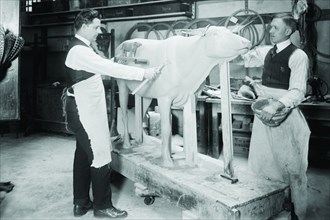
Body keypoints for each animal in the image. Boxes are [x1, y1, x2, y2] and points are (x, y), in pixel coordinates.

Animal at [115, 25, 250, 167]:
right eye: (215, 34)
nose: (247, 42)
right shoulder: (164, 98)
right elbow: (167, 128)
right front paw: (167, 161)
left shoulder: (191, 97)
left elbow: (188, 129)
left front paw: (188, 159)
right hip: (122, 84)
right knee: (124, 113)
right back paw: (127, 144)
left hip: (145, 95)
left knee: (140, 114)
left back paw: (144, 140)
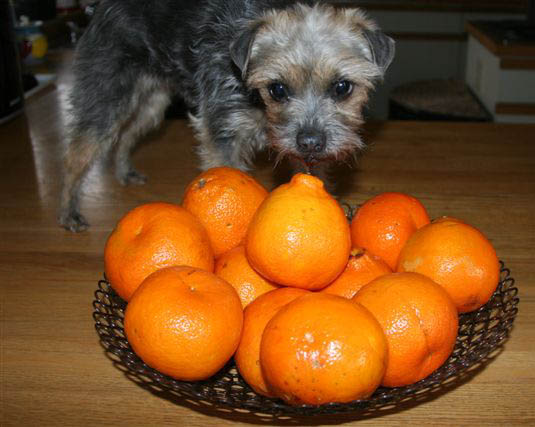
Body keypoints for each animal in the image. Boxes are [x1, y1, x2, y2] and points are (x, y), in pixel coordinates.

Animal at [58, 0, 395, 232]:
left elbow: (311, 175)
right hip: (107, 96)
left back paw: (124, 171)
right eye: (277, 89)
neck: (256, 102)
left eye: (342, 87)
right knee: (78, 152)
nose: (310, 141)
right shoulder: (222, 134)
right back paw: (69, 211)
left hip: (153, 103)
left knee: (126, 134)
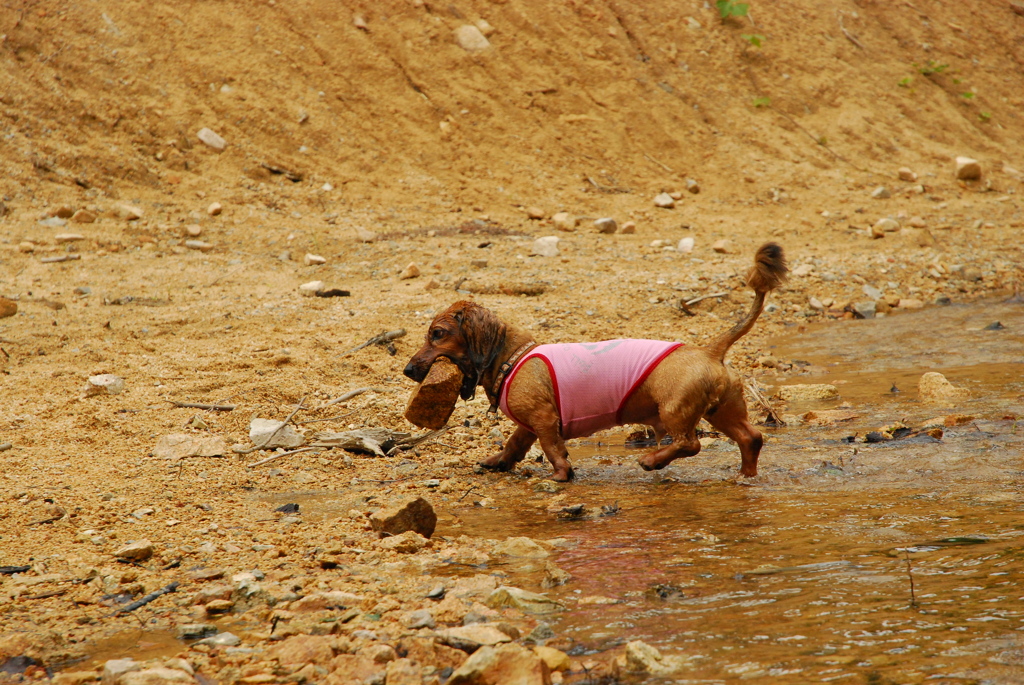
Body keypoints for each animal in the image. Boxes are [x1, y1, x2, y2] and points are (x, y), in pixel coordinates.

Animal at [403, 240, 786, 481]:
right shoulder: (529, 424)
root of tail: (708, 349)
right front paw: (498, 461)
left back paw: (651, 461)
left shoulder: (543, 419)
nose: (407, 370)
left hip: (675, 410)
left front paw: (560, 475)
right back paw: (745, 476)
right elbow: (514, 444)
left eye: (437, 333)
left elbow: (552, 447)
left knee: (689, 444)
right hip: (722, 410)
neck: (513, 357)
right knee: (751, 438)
--- --- ---
Directions for this task: Check each line of the listing for "back", and copy the ones that hold it.

Answer space:
right back paw: (127, 144)
left back paw: (144, 140)
left back paw: (124, 171)
right back paw: (69, 211)
left back paw: (651, 461)
right back paw: (745, 476)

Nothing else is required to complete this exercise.